**Instructions to follow:**
From the first line to the last, transcribe the data exactly and skip the pictures.
# # #
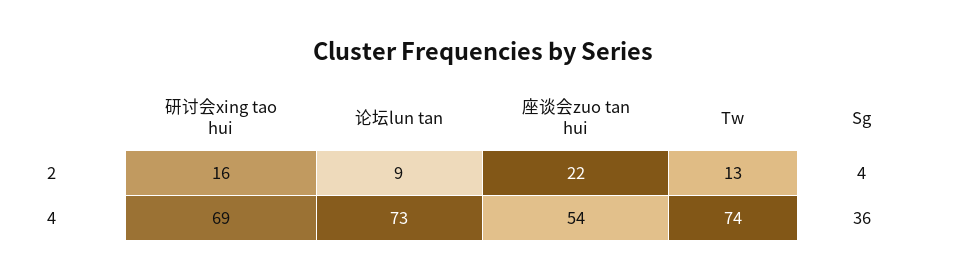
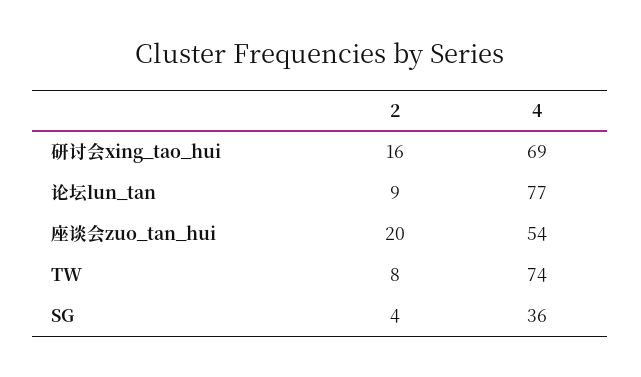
  {
    "研讨会xing tao hui": {
      "2": 16,
      "4": 69
    },
    "论坛lun tan": {
      "2": 9,
-     "4": 73
+     "4": 77
    },
    "座谈会zuo tan hui": {
-     "2": 22,
+     "2": 20,
      "4": 54
    },
    "Tw": {
-     "2": 13,
+     "2": 8,
      "4": 74
    },
    "Sg": {
      "2": 4,
      "4": 36
    }
  }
# # #
**Expected answer:**
  {
    "研讨会xing tao hui": {
      "2": 16,
      "4": 69
    },
    "论坛lun tan": {
      "2": 9,
-     "4": 73
+     "4": 77
    },
    "座谈会zuo tan hui": {
-     "2": 22,
+     "2": 20,
      "4": 54
    },
    "Tw": {
-     "2": 13,
+     "2": 8,
      "4": 74
    },
    "Sg": {
      "2": 4,
      "4": 36
    }
  }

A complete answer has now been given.